Une qualité de service épinglée par l’AUTA. Son porte-parole, Pierre Pommarel, considère qu'il y a 3 niveaux de responsabilité. Il pointe tout d’abord celle de l’Etat, qui « a sous-investi depuis 40 à 50 ans », en délaissant le réseau classique au profit des autoroutes et du TGV. « Il est dans un état lamentable par rapport à nos voisins européens. On se retrouve face à un mur d’investissements pour rattraper le retard », affirme le porte-parole de l’association.
Parmi les points noirs, « la saturation des nœuds ferroviaires ». « On a un trafic banlieue qui a explosé ces dernières années et on se retrouve avec des infrastructures qui sont les mêmes qu’en 1900. Il n’est pas étonnant qu’il y ait des problèmes de congestion et d’irrégularité aux entrées de Paris, malgré le fait que nous ayons été relégués en gare de Bercy », observe-t-il.

+-------+

D'après le texte sur les critiques de l'AUTA, depuis combien de temps l'État a-t-il sous-investi dans le réseau classique selon son porte-parole ?

+-------+

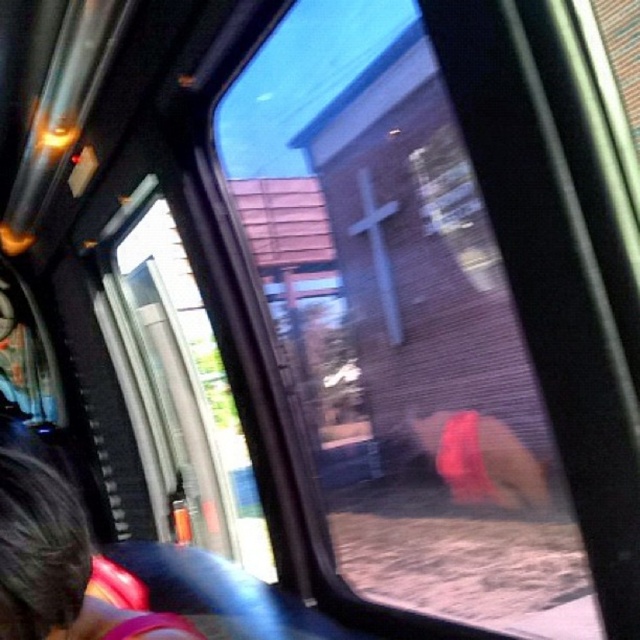
You are a passenger in a moving vehicle and want to see the outside view clearly. The transparent glass window at center and dark brown hair at lower left are in your line of sight. Which object is taller and might block your view more?

The transparent glass window at center has a greater height compared to dark brown hair at lower left, so it might block your view more.

You are a passenger on a bus and want to check your reflection in the transparent glass window at center. However, you notice dark brown hair at lower left in your view. Which object would you need to adjust to ensure you can see your reflection clearly?

The transparent glass window at center is bigger than dark brown hair at lower left, so adjusting the dark brown hair at lower left would allow you to see your reflection clearly as it is smaller and less obstructive.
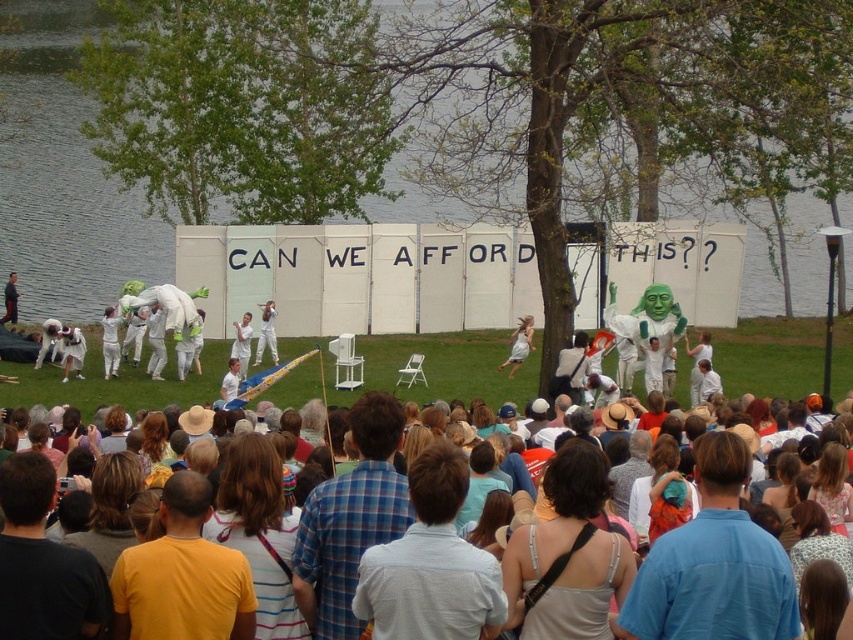
Question: Among these points, which one is farthest from the camera?

Choices:
 (A) (718, 616)
 (B) (428, 467)

Answer: (B)

Question: Considering the relative positions of silver metallic tank top at center and white cotton pants at center in the image provided, where is silver metallic tank top at center located with respect to white cotton pants at center?

Choices:
 (A) above
 (B) below

Answer: (B)

Question: Considering the real-world distances, which object is farthest from the white cotton pants at center?

Choices:
 (A) striped cotton shirt at center
 (B) light blue shirt at center
 (C) blue plaid shirt at center

Answer: (B)

Question: Observing the image, what is the correct spatial positioning of white matte water at center in reference to blue plaid shirt at center?

Choices:
 (A) right
 (B) left

Answer: (B)

Question: Can you confirm if blue cotton shirt at center is positioned below silver metallic tank top at center?

Choices:
 (A) no
 (B) yes

Answer: (B)

Question: Which object is closer to the camera taking this photo?

Choices:
 (A) striped cotton shirt at center
 (B) yellow t-shirt at lower left
 (C) white cotton dress at center
 (D) white matte water at center

Answer: (B)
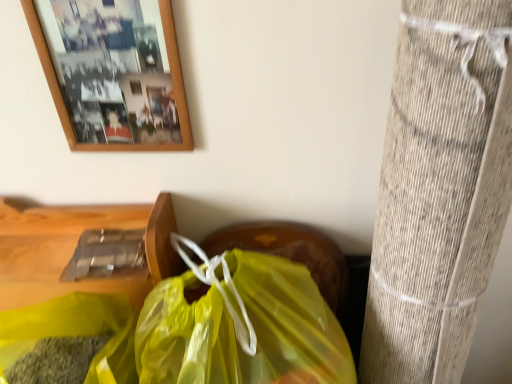
Question: Is translucent yellow plastic bag at lower center inside or outside of wooden picture frame at upper left?

Choices:
 (A) inside
 (B) outside

Answer: (B)

Question: Considering the positions of translucent yellow plastic bag at lower center and wooden picture frame at upper left in the image, is translucent yellow plastic bag at lower center wider or thinner than wooden picture frame at upper left?

Choices:
 (A) wide
 (B) thin

Answer: (A)

Question: Considering their positions, is translucent yellow plastic bag at lower center located in front of or behind wooden picture frame at upper left?

Choices:
 (A) behind
 (B) front

Answer: (B)

Question: From a real-world perspective, is wooden picture frame at upper left physically located above or below translucent yellow plastic bag at lower center?

Choices:
 (A) below
 (B) above

Answer: (B)

Question: Considering their positions, is wooden picture frame at upper left located in front of or behind translucent yellow plastic bag at lower center?

Choices:
 (A) front
 (B) behind

Answer: (B)

Question: Does point (133, 26) appear closer or farther from the camera than point (305, 380)?

Choices:
 (A) farther
 (B) closer

Answer: (A)

Question: From the image's perspective, is wooden picture frame at upper left located above or below translucent yellow plastic bag at lower center?

Choices:
 (A) below
 (B) above

Answer: (B)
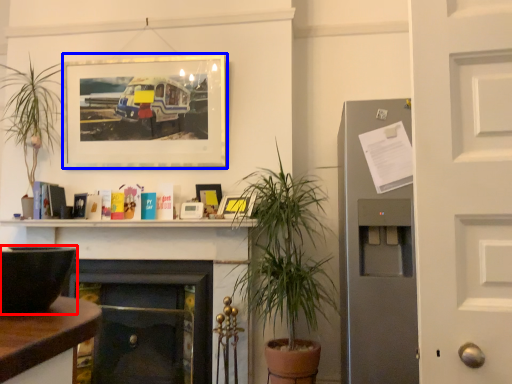
Question: Which of the following is the closest to the observer, appliance (highlighted by a red box) or picture frame (highlighted by a blue box)?

Choices:
 (A) appliance
 (B) picture frame

Answer: (A)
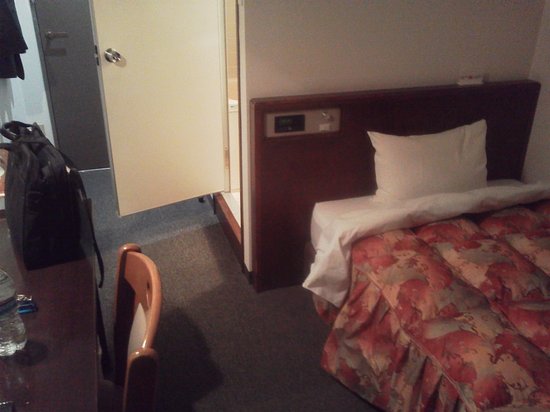
Find the location of a particular element. The image size is (550, 412). remote control is located at coordinates (469, 84).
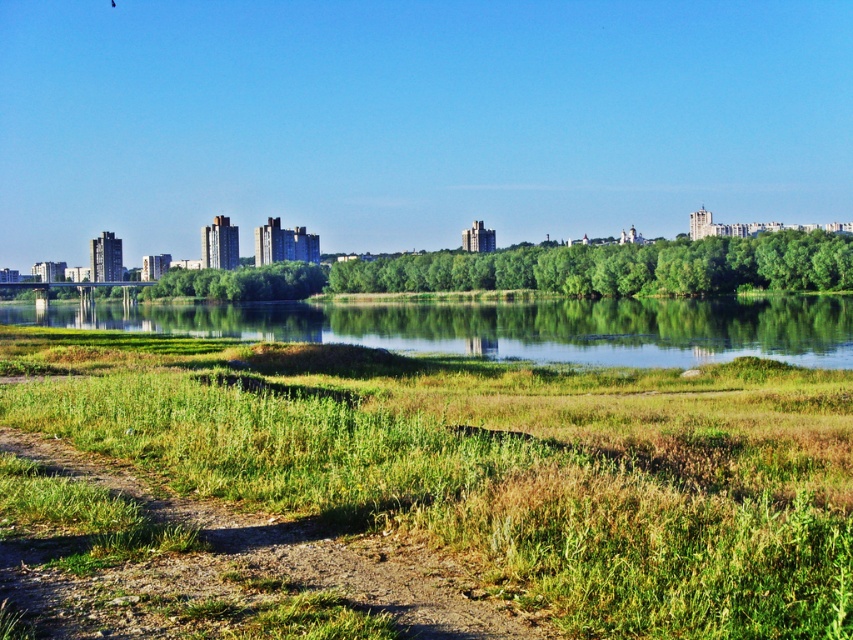
Is green grass at lower center positioned at the back of dirt/gravel path at lower left?

No, it is in front of dirt/gravel path at lower left.

Consider the image. Which of these two, green grass at lower center or dirt/gravel path at lower left, stands shorter?

dirt/gravel path at lower left

Where is `green grass at lower center`? green grass at lower center is located at coordinates point(497,465).

Locate an element on the screen. This screenshot has width=853, height=640. green grass at lower center is located at coordinates (497, 465).

Does dirt/gravel path at lower left appear under green grassy river at center?

Correct, dirt/gravel path at lower left is located below green grassy river at center.

Measure the distance from dirt/gravel path at lower left to green grassy river at center.

dirt/gravel path at lower left is 121.10 meters away from green grassy river at center.

Locate an element on the screen. dirt/gravel path at lower left is located at coordinates pyautogui.click(x=223, y=566).

Does green grass at lower center have a lesser height compared to green grassy river at center?

Yes, green grass at lower center is shorter than green grassy river at center.

Looking at this image, is green grass at lower center wider than green grassy river at center?

Incorrect, green grass at lower center's width does not surpass green grassy river at center's.

Who is more distant from viewer, (688, 609) or (468, 321)?

Point (468, 321)

Identify the location of green grass at lower center. (497, 465).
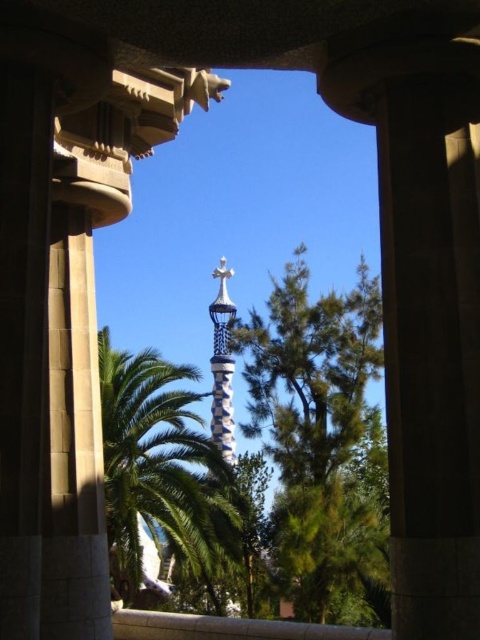
Question: Considering the relative positions of green leafy tree at center and green leafy palm tree at center in the image provided, where is green leafy tree at center located with respect to green leafy palm tree at center?

Choices:
 (A) left
 (B) right

Answer: (B)

Question: Can you confirm if green leafy tree at center is smaller than green leafy palm tree at center?

Choices:
 (A) no
 (B) yes

Answer: (B)

Question: Which of the following is the farthest from the observer?

Choices:
 (A) green leafy tree at center
 (B) green leafy palm tree at center
 (C) white mosaic spire at center

Answer: (C)

Question: Which is farther from the green leafy palm tree at center?

Choices:
 (A) green leafy tree at center
 (B) white mosaic spire at center

Answer: (B)

Question: Considering the relative positions of green leafy palm tree at center and white mosaic spire at center in the image provided, where is green leafy palm tree at center located with respect to white mosaic spire at center?

Choices:
 (A) left
 (B) right

Answer: (A)

Question: Which object is farther from the camera taking this photo?

Choices:
 (A) white mosaic spire at center
 (B) green leafy tree at center
 (C) green leafy palm tree at center

Answer: (A)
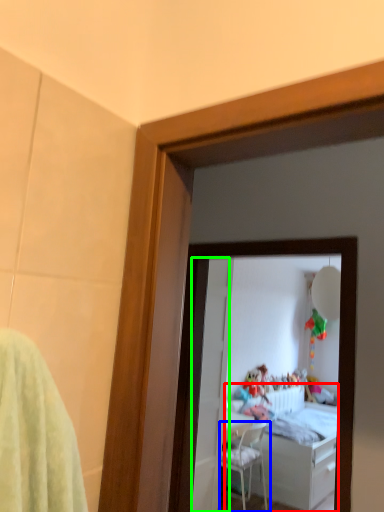
Question: Which is nearer to the bed (highlighted by a red box)? chair (highlighted by a blue box) or door (highlighted by a green box).

Choices:
 (A) chair
 (B) door

Answer: (A)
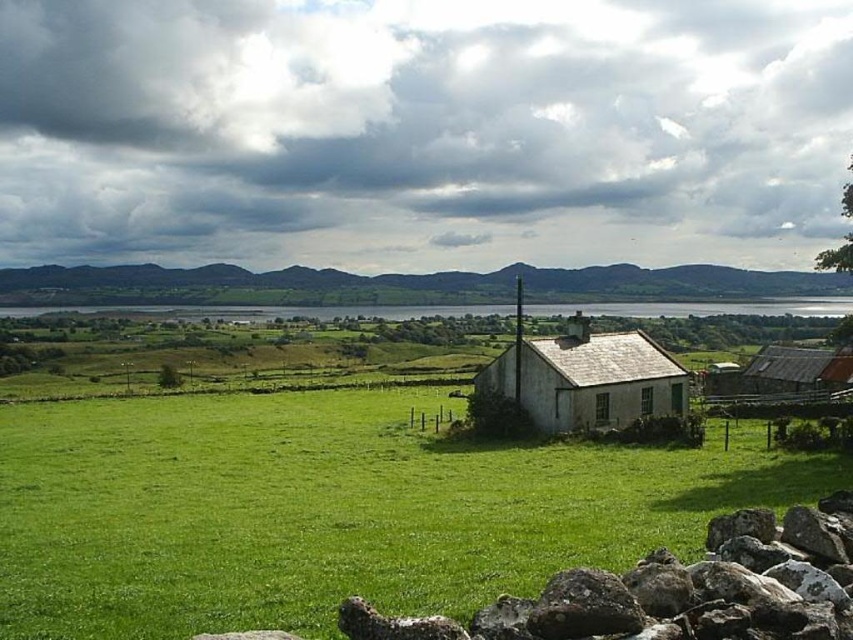
Question: Is green grassy field at center positioned at the back of rough textured rock at lower right?

Choices:
 (A) no
 (B) yes

Answer: (B)

Question: Which point is farther from the camera taking this photo?

Choices:
 (A) 613,401
 (B) 390,522
 (C) 741,598

Answer: (A)

Question: Can you confirm if green grassy field at center is positioned above white textured house at center?

Choices:
 (A) no
 (B) yes

Answer: (A)

Question: Which point appears farthest from the camera in this image?

Choices:
 (A) (653, 449)
 (B) (619, 413)

Answer: (B)

Question: Can you confirm if green grassy field at center is bigger than rough textured rock at lower right?

Choices:
 (A) no
 (B) yes

Answer: (B)

Question: Which of the following is the closest to the observer?

Choices:
 (A) (486, 390)
 (B) (692, 637)

Answer: (B)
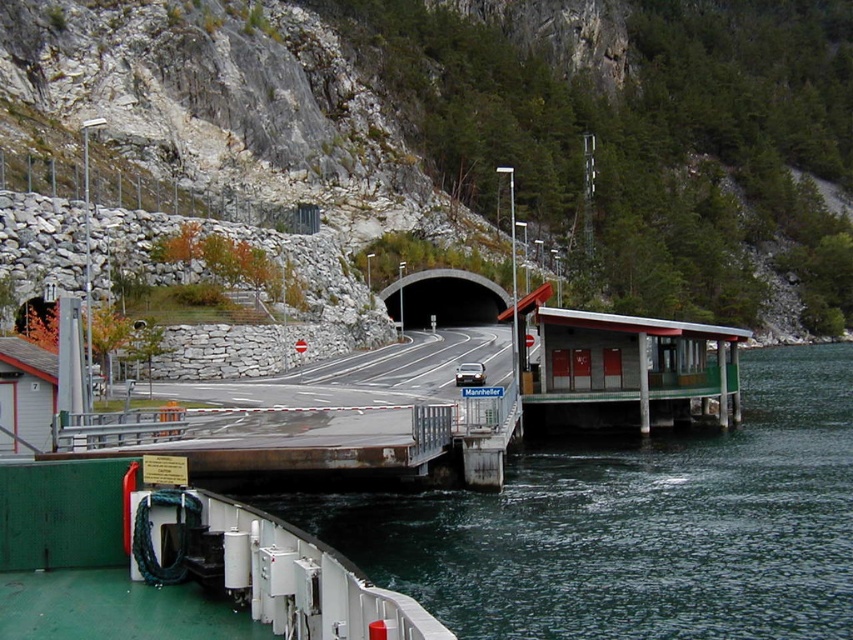
Question: Which object is farther from the camera taking this photo?

Choices:
 (A) black concrete tunnel at center
 (B) dark blue water at lower center

Answer: (A)

Question: Which of the following is the closest to the observer?

Choices:
 (A) dark blue water at lower center
 (B) black concrete tunnel at center

Answer: (A)

Question: Can you confirm if dark blue water at lower center is smaller than black concrete tunnel at center?

Choices:
 (A) no
 (B) yes

Answer: (A)

Question: Does dark blue water at lower center have a greater width compared to black concrete tunnel at center?

Choices:
 (A) no
 (B) yes

Answer: (B)

Question: Does dark blue water at lower center appear over black concrete tunnel at center?

Choices:
 (A) no
 (B) yes

Answer: (A)

Question: Among these points, which one is nearest to the camera?

Choices:
 (A) (834, 454)
 (B) (468, 288)

Answer: (A)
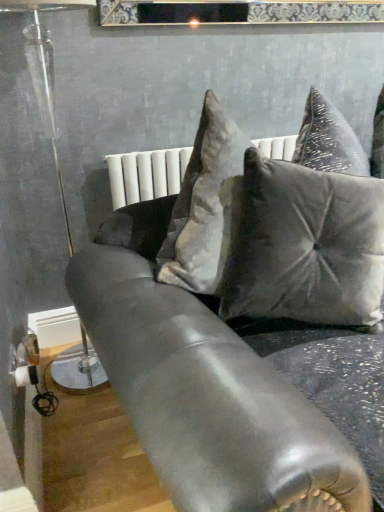
Question: Is the depth of satin gray pillow at center greater than that of satin black couch at center?

Choices:
 (A) yes
 (B) no

Answer: (A)

Question: Can you confirm if satin gray pillow at center is taller than satin black couch at center?

Choices:
 (A) no
 (B) yes

Answer: (A)

Question: From the image's perspective, would you say satin gray pillow at center is shown under satin black couch at center?

Choices:
 (A) yes
 (B) no

Answer: (B)

Question: Is satin gray pillow at center facing away from satin black couch at center?

Choices:
 (A) yes
 (B) no

Answer: (A)

Question: Does satin gray pillow at center have a lesser height compared to satin black couch at center?

Choices:
 (A) yes
 (B) no

Answer: (A)

Question: Is satin gray pillow at center aimed at satin black couch at center?

Choices:
 (A) no
 (B) yes

Answer: (B)

Question: From the image's perspective, is satin gray pillow at center located beneath clear glass lamp at left?

Choices:
 (A) no
 (B) yes

Answer: (B)

Question: Considering the relative sizes of satin gray pillow at center and clear glass lamp at left in the image provided, is satin gray pillow at center taller than clear glass lamp at left?

Choices:
 (A) yes
 (B) no

Answer: (B)

Question: Is satin gray pillow at center not inside clear glass lamp at left?

Choices:
 (A) no
 (B) yes

Answer: (B)

Question: Is the depth of satin gray pillow at center greater than that of clear glass lamp at left?

Choices:
 (A) no
 (B) yes

Answer: (A)

Question: Considering the relative positions of satin gray pillow at center and clear glass lamp at left in the image provided, is satin gray pillow at center to the left of clear glass lamp at left from the viewer's perspective?

Choices:
 (A) no
 (B) yes

Answer: (A)

Question: Could you tell me if satin gray pillow at center is turned towards clear glass lamp at left?

Choices:
 (A) yes
 (B) no

Answer: (B)

Question: Does clear glass lamp at left lie behind satin gray pillow at center?

Choices:
 (A) no
 (B) yes

Answer: (B)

+-------+

■ Votre réponse
Depuis 40 à 50 ans.